Guzman, a reputed former leader of Mexico’s Sinaloa Cartel, has pleaded innocence to charges of drug trafficking, conspiracy and money laundering. Even if he is not found guilty, the cooperating witnesses have said they are, and testified to actions leaving devastation in their wake from Medellin to Queens. But the human face on the trial is Guzman’s, not that of a poor marijuana farmer in Sinaloa, a murdered civilian in Ciudad Juarez or a cocaine addict in New York City.
Some experts say that as occupants of the world’s largest consumer of illicit drugs, U.S. residents watching Guzman’s trial should feel some sense of responsibility for the sweeping violence the drug trade has left in its wake.
“When people buy diamonds, and then they find out they are connected to large-scale warfare in Africa, they should feel bad,” said Alejandro Hope, a Mexican security analyst who has been following the trial.
“There is no fair-trade cocaine,” Hope said. “There’s no violence-proof cocaine. Every line people were sniffing was connected, somehow, to an act of violence somewhere.”

Amid the deluge of evidence in Guzman’s trial, there has been precious little discussion of those countless acts of violence. But authorities estimate that well over 200,000 people have been killed or disappeared in Mexico since the government declared war on organized crime groups in 2006.
Steven Dudley, co-director of the investigative nonprofit InSight Crime and a senior fellow at American University’s Center for Latin American Studies, expressed disappointment with the narrow scope of allowed testimony during the prosecution’s case.

------------------------------------------------------------

Problems and tasks —
1) Reproduce part of the passage on the Guzman trial word for word. Begin at the words "Guzman, a reputed" and stop after "New York City.".
2) Continue the passage on the Guzman trial from the point where it ends.
The material placed after this passage is not needed.

Data section —
------------------------------------------------------------

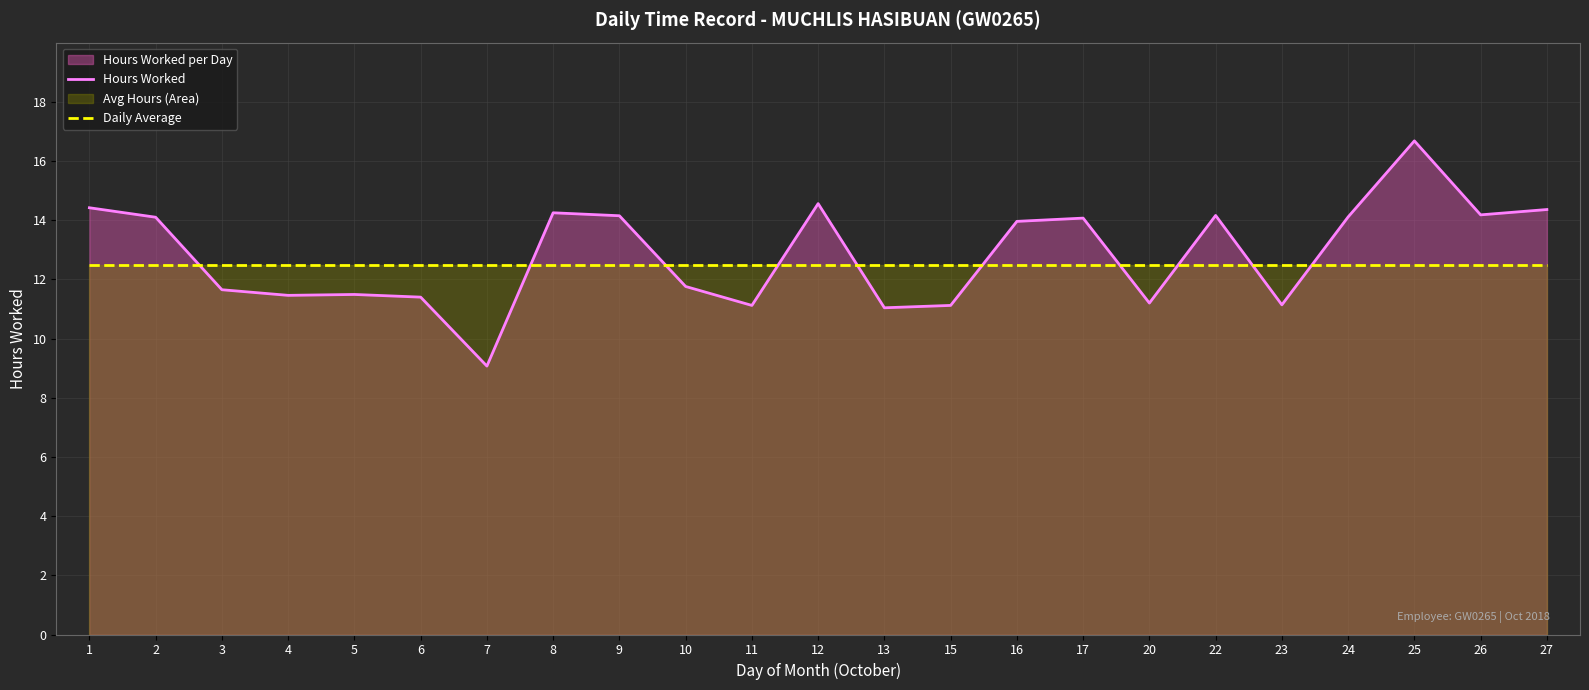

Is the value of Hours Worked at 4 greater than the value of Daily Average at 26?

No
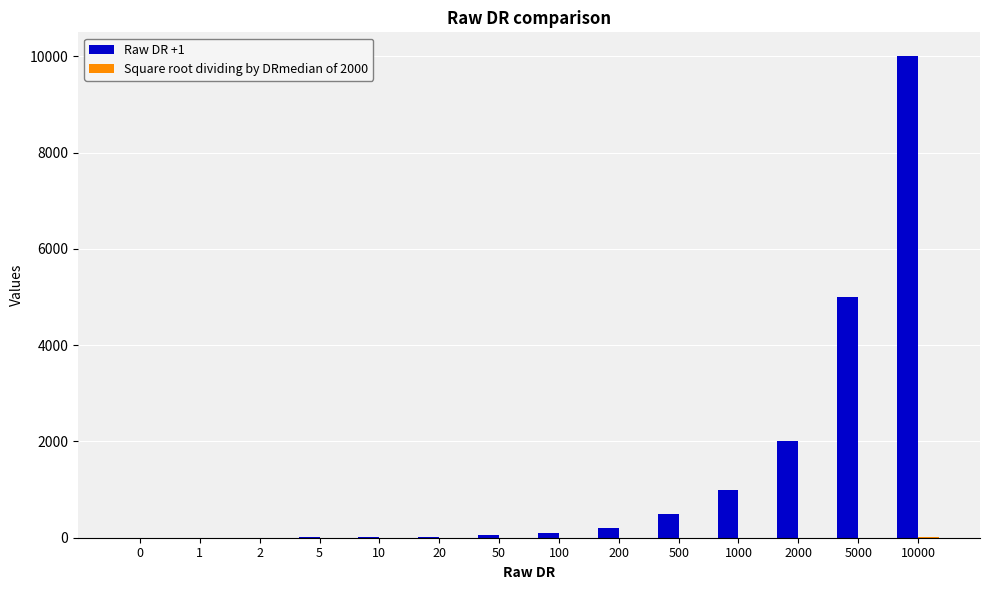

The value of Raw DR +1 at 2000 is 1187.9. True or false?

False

------------------------------------------------------------

Responses to the exercise —
1)
Guzman, a reputed former leader of Mexico’s Sinaloa Cartel, has pleaded innocence to charges of drug trafficking, conspiracy and money laundering. Even if he is not found guilty, the cooperating witnesses have said they are, and testified to actions leaving devastation in their wake from Medellin to Queens. But the human face on the trial is Guzman’s, not that of a poor marijuana farmer in Sinaloa, a murdered civilian in Ciudad Juarez or a cocaine addict in New York City.

2)
“It is really dispiriting to see a couple of things play out,” Dudley said in a phone interview. “One is that, typical of much of the justice system, there is no sense of context. You get no sense that there is a whole series of things that leads to the creation of this giant drug trafficking behemoth.”
One of those things is widespread corruption, about which there has been some brief, bombshell testimony. But U.S. District Judge Brian Cogan has largely blocked corruption allegations in an effort to keep the trial focused on the defendant’s alleged drug shipments.
Dudley said the U.S. judicial system does not have an obligation to educate the public. But he noted that over the past two decades of drug trafficking cases, circumstances have rarely allowed for discussion of “large numbers of dead in the countries from which these guys came.”
Lucy Sosa, a veteran journalist in Ciudad Juarez, pointed to numbers from the state attorney general’s office that total a mind-boggling 9,428 homicides in the city between 2007 and 2011, when the Sinaloa Cartel fought the Juarez Cartel for control of the city’s “plaza,” or drug trafficking route. In comparison, El Paso just across the border saw less than 70 murders in the same time period.